Regulation of epithelial cell death has emerged as a key mechanism controlling immune homeostasis in barrier surfaces. Necroptosis is a type of regulated necrotic cell death induced by receptor interacting protein kinase 3 (RIPK3) that has been shown to cause inflammatory pathologies in different tissues. The role of regulated cell death and particularly necroptosis in lung homeostasis and disease remains poorly understood. Here we show that mice with Airway Epithelial Cell (AEC)-specific deficiency of Fas-associated with death domain (FADD), an adapter essential for caspase-8 activation, developed exacerbated allergic airway inflammation in a mouse model of asthma induced by sensitization and challenge with house dust mite (HDM) extracts. Genetic inhibition of RIPK1 kinase activity by crossing to mice expressing kinase inactive RIPK1 as well as RIPK3 or MLKL deficiency prevented the development of exaggerated HDM-induced asthma pathology in FADD^AEC-KO mice, suggesting that necroptosis of FADD-deficient AECs augmented the allergic immune response. These results reveal a role of AEC necroptosis in amplifying airway allergic inflammation and suggest that necroptosis could contribute to asthma exacerbations caused by respiratory virus infections inducing AEC death.
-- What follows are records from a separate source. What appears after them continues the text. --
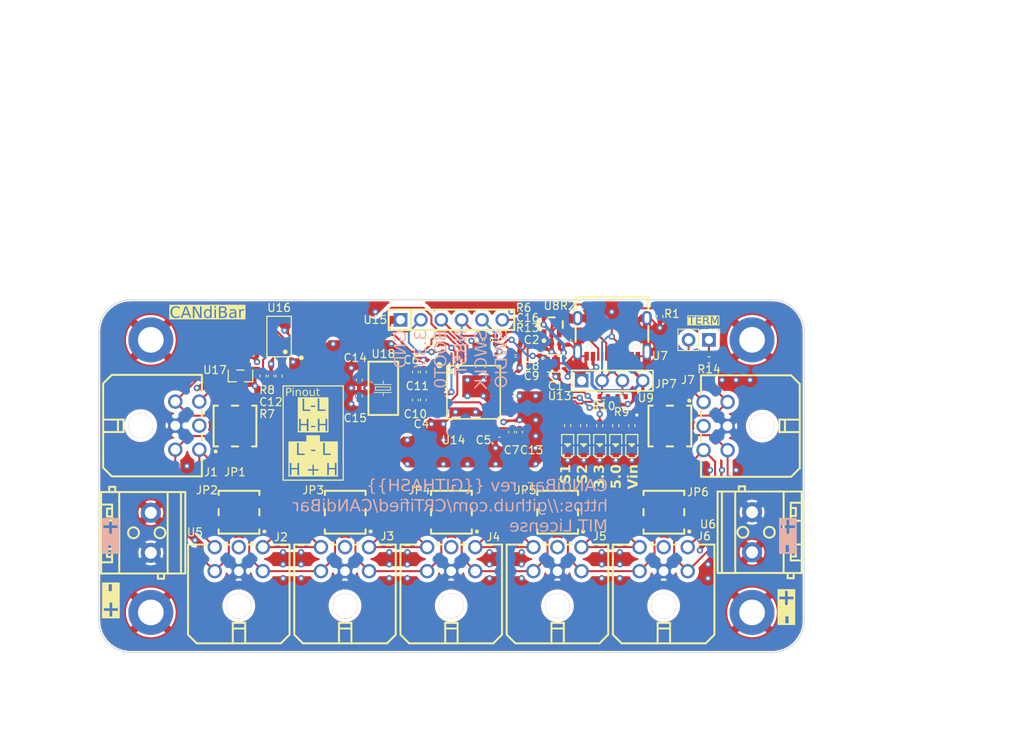
<source format=kicad_pcb>
(kicad_pcb
	(version 20241229)
	(generator "pcbnew")
	(generator_version "9.0")
	(general
		(thickness 1.6)
		(legacy_teardrops no)
	)
	(paper "A4")
	(layers
		(0 "F.Cu" signal)
		(4 "In1.Cu" signal)
		(6 "In2.Cu" signal)
		(2 "B.Cu" signal)
		(9 "F.Adhes" user "F.Adhesive")
		(11 "B.Adhes" user "B.Adhesive")
		(13 "F.Paste" user)
		(15 "B.Paste" user)
		(5 "F.SilkS" user "F.Silkscreen")
		(7 "B.SilkS" user "B.Silkscreen")
		(1 "F.Mask" user)
		(3 "B.Mask" user)
		(17 "Dwgs.User" user "User.Drawings")
		(19 "Cmts.User" user "User.Comments")
		(21 "Eco1.User" user "User.Eco1")
		(23 "Eco2.User" user "User.Eco2")
		(25 "Edge.Cuts" user)
		(27 "Margin" user)
		(31 "F.CrtYd" user "F.Courtyard")
		(29 "B.CrtYd" user "B.Courtyard")
		(35 "F.Fab" user)
		(33 "B.Fab" user)
		(39 "User.1" user)
		(41 "User.2" user)
		(43 "User.3" user)
		(45 "User.4" user)
		(47 "User.5" user)
		(49 "User.6" user)
		(51 "User.7" user)
		(53 "User.8" user)
		(55 "User.9" user)
	)
	(setup
		(stackup
			(layer "F.SilkS"
				(type "Top Silk Screen")
			)
			(layer "F.Paste"
				(type "Top Solder Paste")
			)
			(layer "F.Mask"
				(type "Top Solder Mask")
				(thickness 0.01)
			)
			(layer "F.Cu"
				(type "copper")
				(thickness 0.035)
			)
			(layer "dielectric 1"
				(type "prepreg")
				(thickness 0.1)
				(material "FR4")
				(epsilon_r 4.5)
				(loss_tangent 0.02)
			)
			(layer "In1.Cu"
				(type "copper")
				(thickness 0.035)
			)
			(layer "dielectric 2"
				(type "core")
				(thickness 1.24)
				(material "FR4")
				(epsilon_r 4.5)
				(loss_tangent 0.02)
			)
			(layer "In2.Cu"
				(type "copper")
				(thickness 0.035)
			)
			(layer "dielectric 3"
				(type "prepreg")
				(thickness 0.1)
				(material "FR4")
				(epsilon_r 4.5)
				(loss_tangent 0.02)
			)
			(layer "B.Cu"
				(type "copper")
				(thickness 0.035)
			)
			(layer "B.Mask"
				(type "Bottom Solder Mask")
				(thickness 0.01)
			)
			(layer "B.Paste"
				(type "Bottom Solder Paste")
			)
			(layer "B.SilkS"
				(type "Bottom Silk Screen")
			)
			(copper_finish "HAL lead-free")
			(dielectric_constraints no)
		)
		(pad_to_mask_clearance 0)
		(allow_soldermask_bridges_in_footprints no)
		(tenting front back)
		(grid_origin 100 100)
		(pcbplotparams
			(layerselection 0x00000000_00000000_55555555_5755f5ff)
			(plot_on_all_layers_selection 0x00000000_00000000_00000000_00000000)
			(disableapertmacros no)
			(usegerberextensions no)
			(usegerberattributes yes)
			(usegerberadvancedattributes yes)
			(creategerberjobfile yes)
			(dashed_line_dash_ratio 12.000000)
			(dashed_line_gap_ratio 3.000000)
			(svgprecision 4)
			(plotframeref no)
			(mode 1)
			(useauxorigin no)
			(hpglpennumber 1)
			(hpglpenspeed 20)
			(hpglpendiameter 15.000000)
			(pdf_front_fp_property_popups yes)
			(pdf_back_fp_property_popups yes)
			(pdf_metadata yes)
			(pdf_single_document no)
			(dxfpolygonmode yes)
			(dxfimperialunits yes)
			(dxfusepcbnewfont yes)
			(psnegative no)
			(psa4output no)
			(plot_black_and_white yes)
			(plotinvisibletext no)
			(sketchpadsonfab no)
			(plotpadnumbers no)
			(hidednponfab no)
			(sketchdnponfab yes)
			(crossoutdnponfab yes)
			(subtractmaskfromsilk no)
			(outputformat 1)
			(mirror no)
			(drillshape 1)
			(scaleselection 1)
			(outputdirectory "")
		)
	)
	(net 0 "")
	(net 1 "canh")
	(net 2 "gnd")
	(net 3 "canh-1")
	(net 4 "canl")
	(net 5 "vcc")
	(net 6 "canl-1")
	(net 7 "canh-2")
	(net 8 "canl-2")
	(net 9 "canh-5")
	(net 10 "canl-5")
	(net 11 "canh-4")
	(net 12 "canl-4")
	(net 13 "canh-3")
	(net 14 "canl-3")
	(net 15 "dp")
	(net 16 "dm")
	(net 17 "usb_j1-vcc")
	(net 18 "cc1")
	(net 19 "cc2")
	(net 20 "sbu2")
	(net 21 "sbu1")
	(net 22 "pa4")
	(net 23 "pb6")
	(net 24 "pa15")
	(net 25 "pb15")
	(net 26 "pc13")
	(net 27 "pb4")
	(net 28 "pb8")
	(net 29 "pa1")
	(net 30 "pc15_slash_osc32_out")
	(net 31 "pa6")
	(net 32 "pa3")
	(net 33 "pb12")
	(net 34 "pa12")
	(net 35 "pb14")
	(net 36 "pb3")
	(net 37 "pb7")
	(net 38 "pf1_slash_osc_out")
	(net 39 "pb5")
	(net 40 "pb9")
	(net 41 "pa11")
	(net 42 "pb2")
	(net 43 "pb13")
	(net 44 "pb10")
	(net 45 "pa8")
	(net 46 "pa7")
	(net 47 "pb1")
	(net 48 "pb11")
	(net 49 "pa2")
	(net 50 "pb0")
	(net 51 "boot0")
	(net 52 "pa5")
	(net 53 "nrst")
	(net 54 "pa0")
	(net 55 "pf0_slash_osc_in")
	(net 56 "pc14_slash_osc32_in")
	(net 57 "pa9")
	(net 58 "pa10")
	(net 59 "candi_u2c.can_trx.ic-vcc")
	(net 60 "swdio")
	(net 61 "swclk")
	(net 62 "p1")
	(net 63 "canl-6")
	(net 64 "canh-6")
	(net 65 "pg")
	(net 66 "vcc-1")
	(net 67 "canh-7")
	(net 68 "candi_u2c.status_2.LED-a")
	(net 69 "candi_u2c.status_1.LED-a")
	(net 70 "pwr_3_3_status.LED-a")
	(net 71 "usb_status.LED-a")
	(net 72 "canl-7")
	(net 73 "ldo_3_3-nc")
	(net 74 "usb_j1.tvs-nc")
	(net 75 "status_main.LED-a")
	(footprint "lib:C0402" (layer "F.Cu") (at 145 72.5 -90))
	(footprint "lib:HDR-TH_6P-P2.54-V-M-A" (layer "F.Cu") (at 137.5 58.5))
	(footprint "lib:CONN-TH_43045-0600" (layer "F.Cu") (at 163.9725 88.355))
	(footprint "lib:R0402" (layer "F.Cu") (at 158 71.71 90))
	(footprint "lib:LED0603-RD" (layer "F.Cu") (at 156 74.2 90))
	(footprint "lib:HDR-SMD_4P-P2.54-V-M-R2-C2-LS7.5" (layer "F.Cu") (at 111 82.5 90))
	(footprint "lib:CONN-TH_43045-0600" (layer "F.Cu") (at 110.9725 88.355))
	(footprint "lib:C0402" (layer "F.Cu") (at 145.5 63.5))
	(footprint "lib:MountingHole_3.2mm_M3_DIN965_Pad" (layer "F.Cu") (at 100 61))
	(footprint "lib:R0402" (layer "F.Cu") (at 163.5 58.0875 -90))
	(footprint "lib:R0402" (layer "F.Cu") (at 141 61.01 -90))
	(footprint "lib:C0402" (layer "F.Cu") (at 143.5 73.5 180))
	(footprint "lib:HDR-SMD_4P-P2.54-V-M-R2-C2-LS7.5" (layer "F.Cu") (at 150.75 82.5 90))
	(footprint "lib:C0402" (layer "F.Cu") (at 133 65 -90))
	(footprint "lib:WSON-6_L2.0-W2.0-P0.65-TL-EP" (layer "F.Cu") (at 150.53 63.9375))
	(footprint "lib:SOT-23-5_L2.9-W1.6-P0.95-LS2.8-BR" (layer "F.Cu") (at 150 59.0875 -90))
	(footprint "lib:C0402" (layer "F.Cu") (at 136.5 62 90))
	(footprint "lib:C0402" (layer "F.Cu") (at 126 68 -90))
	(footprint "lib:SOIC-8_L4.9-W3.9-P1.27-LS6.0-BL" (layer "F.Cu") (at 116 60.59 90))
	(footprint "lib:C0402" (layer "F.Cu") (at 146 72.5 -90))
	(footprint "lib:C0402" (layer "F.Cu") (at 134 68.5 90))
	(footprint "lib:R0402" (layer "F.Cu") (at 160 71.71 90))
	(footprint "lib:C0402" (layer "F.Cu") (at 145.5 62.5))
	(footprint "lib:MountingHole_3.2mm_M3_DIN965_Pad" (layer "F.Cu") (at 175 95))
	(footprint "lib:CRYSTAL-SMD_L5.0-W3.2" (layer "F.Cu") (at 129 67.05 -90))
	(footprint "lib:C0402" (layer "F.Cu") (at 115 65.51 90))
	(footprint "lib:CONN-TH_43045-0600" (layer "F.Cu") (at 170.45 71.7525 90))
	(footprint "lib:R0402" (layer "F.Cu") (at 114 65.51 -90))
	(footprint "lib:C0402" (layer "F.Cu") (at 133 68.5 90))
	(footprint "lib:C0402" (layer "F.Cu") (at 142 61.01 -90))
	(footprint "lib:R0402" (layer "F.Cu") (at 152 61.0875 -90))
	(footprint "lib:LQFP-48_L7.0-W7.0-P0.50-LS9.0-BL" (layer "F.Cu") (at 140.25 67.545 -90))
	(footprint "lib:R0402" (layer "F.Cu") (at 154 71.7 90))
	(footprint "lib:CONN-TH_43045-0600" (layer "F.Cu") (at 104.55 71.6975 -90))
	(footprint "lib:HDR-SMD_4P-P2.54-V-M-R2-C2-LS7.5" (layer "F.Cu") (at 164.75 71.75 180))
	(footprint "lib:HDR-TH_4P-P2.54-V-M-1" (layer "F.Cu") (at 157.56 66.0875))
	(footprint "lib:MountingHole_3.2mm_M3_DIN965_Pad" (layer "F.Cu") (at 100 95))
	(footprint "lib:R0402" (layer "F.Cu") (at 158.725 68.0875))
	(footprint "lib:LED0603-RD" (layer "F.Cu") (at 160 74.2 90))
	(footprint "lib:MountingHole_3.2mm_M3_DIN965_Pad" (layer "F.Cu") (at 175 61))
	(footprint "lib:HDR-SMD_4P-P2.54-V-M-R2-C2-LS7.5" (layer "F.Cu") (at 164 82.5 90))
	(footprint "lib:CONN-TH_2P-P5.00_DB129V-5.0-2P-BK-S" (layer "F.Cu") (at 175 85 90))
	(footprint "lib:CONN-TH_43045-0600"
		(layer "F.Cu")
		(uuid "8748232b-3dd1-4da3-9b53-f2185dbe72eb")
		(at 150.7225 88.355)
		(property "Reference" "J5"
			(at 5.2775 -2.855 0)
			(layer "F.SilkS")
			(uuid "5781a05e-5cf0-4e01-aee8-78ec89c5dac0")
			(effects
				(font
					(size 1 1)
					(thickness 0.15)
				)
			)
		)
		(property "Value" "?"
			(at 0 5.5 0)
			(layer "F.Fab")
			(uuid "c56d93aa-34d0-42b0-9096-e4242fe0578c")
			(effects
				(font
					(size 1 1)
					(thickness 0.15)
				)
			)
		)
		(property "Datasheet" ""
			(at 0 0 0)
			(layer "F.Fab")
			(hide yes)
			(uuid "35e5d6cf-7495-4569-8fc2-f33b9f6db28e")
			(effects
				(font
					(size 1.27 1.27)
					(thickness 0.15)
				)
			)
		)
		(property "Description" ""
			(at 0 0 0)
			(layer "F.Fab")
			(hide yes)
			(uuid "a8bb8246-e0c1-47a2-a7c7-b9e9c5c83f63")
			(effects
				(font
					(size 1.27 1.27)
					(thickness 0.15)
				)
			)
		)
		(path "/5c8feece-22b4-4d19-c8b6-7d72d5804dc4/5c8feece-22b4-4d19-c8b6-7d72d5804dc4")
		(sheetname "/home/richard/git/hub/3dprinting/CANdiBar/elec/src/candi-bar.ato:CANdiBar::port_5.mf_conn")
		(attr through_hole)
		(fp_line
			(start -6.33 -1.82)
			(end -4.08 -1.82)
			(stroke
				(width 0.25)
				(type solid)
			)
			(layer "F.SilkS")
			(uuid "44e6e03f-4005-4e2c-b5b7-d065b163d7d0")
		)
		(fp_line
			(start -6.33 9.42)
			(end -6.33 -1.82)
			(stroke
				(width 0.25)
				(type solid)
			)
			(layer "F.SilkS")
			(uuid "d3cbe4a4-1641-4bd7-8f0c-1a61856793d8")
		)
		(fp_line
			(start -6.3 9.45)
			(end -5.25 10.5)
			(stroke
				(width 0.25)
				(type solid)
			)
			(layer "F.SilkS")
			(uuid "e57a86b4-ca0b-43cd-a5eb-08fba5de712c")
		)
		(fp_line
			(start -5.25 10.5)
			(end -4.5 10.5)
			(stroke
				(width 0.25)
				(type solid)
			)
			(layer "F.SilkS")
			(uuid "1bbd5103-eb40-4c98-9d9f-73c5d6c3cf17")
		)
		(fp_line
			(start -4.5 10.5)
			(end 4.5 10.5)
			(stroke
				(width 0.25)
				(type solid)
			)
			(layer "F.SilkS")
			(uuid "43e4ba90-499c-4b17-a8a9-4baf7cf0595c")
		)
		(fp_line
			(start -1.91 -1.82)
			(end -1.08 -1.82)
			(stroke
				(width 0.25)
				(type solid)
			)
			(layer "F.SilkS")
			(uuid "0eee5927-58ac-4fe0-b813-60da7f240932")
		)
		(fp_line
			(start -0.75 7.95)
			(end -0.75 10.5)
			(stroke
				(width 0.25)
				(type solid)
			)
			(layer "F.SilkS")
			(uuid "f9a3e451-e9bf-409d-afe9-cf233f97f9ab")
		)
		(fp_line
			(start -0.75 7.95)
			(end 0.8 7.95)
			(stroke
				(width 0.25)
				(type solid)
			)
			(layer "F.SilkS")
			(uuid "87d7198a-4145-48e1-8990-9fce84ff6408")
		)
		(fp_line
			(start -0.7 8.65)
			(end 0.75 8.65)
			(stroke
				(width 0.25)
				(type solid)
			)
			(layer "F.SilkS")
			(uuid "7d35e1e9-b95a-448a-818b-c68fc0914eb1")
		)
		(fp_line
			(start 0.8 7.95)
			(end 0.8 10.5)
			(stroke
				(width 0.25)
				(type solid)
			)
			(layer "F.SilkS")
			(uuid "7abb541e-ee3b-4740-b1e3-3c17b7ef200c")
		)
		(fp_line
			(start 1.09 -1.82)
			(end 1.92 -1.82)
			(stroke
				(width 0.25)
				(type solid)
			)
			(layer "F.SilkS")
			(uuid "ef2f43a0-eae4-4236-be43-25dbfc9a8ca3")
		)
		(fp_line
			(start 4.09 -1.82)
			(end 6.33 -1.82)
			(stroke
				(width 0.25)
				(type solid)
			)
			(layer "F.SilkS")
			(uuid "d4ebc78d-0531-429a-996a-e4adcb3a3165")
		)
		(fp_line
			(start 5.25 10.5)
			(end 4.5 10.5)
			(stroke
				(width 0.25)
				(type solid)
			)
			(layer "F.SilkS")
			(uuid "78443230-7150-484c-822d-36efdad90599")
		)
		(fp_line
			(start 6.3 9.45)
			(end 5.25 10.5)
			(stroke
				(width 0.25)
				(type solid)
			)
			(layer "F.SilkS")
			(uuid "7c6ad0f7-4b36-4840-930f-f34e4be3731e")
		)
		(fp_line
			(start 6.33 9.42)
			(end 6.33 -1.82)
			(stroke
				(width 0.25)
				(type solid)
			)
			(layer "F.SilkS")
			(uuid "3f7ff5f9-6d77-4aef-bc37-283283776760")
		)
		(fp_circle
			(center -3 -1.5)
			(end -2.75 -1.5)
			(stroke
				(width 0.5)
				(type solid)
			)
			(fill no)
			(layer "F.Fab")
			(uuid "d3d62522-81a4-4489-8422-44d22042e399")
		)
		(fp_circle
			(center -3 1.5)
			(end -2.75 1.5)
			(stroke
				(width 0.5)
				(type solid)
			)
			(fill no)
			(layer "F.Fab")
			(uuid "ac498e8d-99de-4e27-884d-66c3ce9c6ea0")
		)
		(fp_circle
			(center 0 -1.5)
			(end 0.25 -1.5)
			(stroke
				(width 0.5)
				(type solid)
			)
			(fill no)
			(layer "F.Fab")
			(uuid "4c5a297e-ff88-42d0-bc29-24656b631c11")
		)
		(fp_circle
			(center 0 1.5)
			(end 0.25 1.5)
			(stroke
				(width 0.5)
				(type solid)
			)
			(fill no)
			(layer "F.Fab")
			(uuid "539a5cc0-0d10-4f39-a663-77742f3793c7")
		)
		(fp_circle
			(center 0 5.82)
			(end 0.72 5.82)
			(stroke
				(width 1.45)
				(type solid)
			)
			(fill no)
			(layer "
... [1113142 chars truncated]
</source>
上皮细胞死亡的调节已成为控制屏障表面免疫稳态的关键机制。坏死性凋亡是一种由受体相互作用蛋白激酶 3 (RIPK3) 诱导的受调节的坏死细胞死亡，已被证明会在不同组织中引起炎症病理。调节性细胞死亡，特别是坏死性凋亡在肺稳态和疾病中的作用仍然知之甚少。在这里，我们展示了气道上皮细胞 (AEC) 特异性缺乏 Fas 与死亡结构域 (FADD) 相关的小鼠，这是一种对 caspase-8 激活必不可少的适配器，在由致敏和诱发的哮喘小鼠模型中发展为加重的过敏性气道炎症屋尘螨 (HDM) 提取物的挑战。^AEC-KO小鼠，表明 FADD 缺陷型 AEC 的坏死性凋亡增强了过敏性免疫反应。这些结果揭示了 AEC 坏死性凋亡在放大气道过敏性炎症中的作用，并表明坏死性凋亡可能导致呼吸道病毒感染引起的哮喘加重，从而导致 AEC 死亡。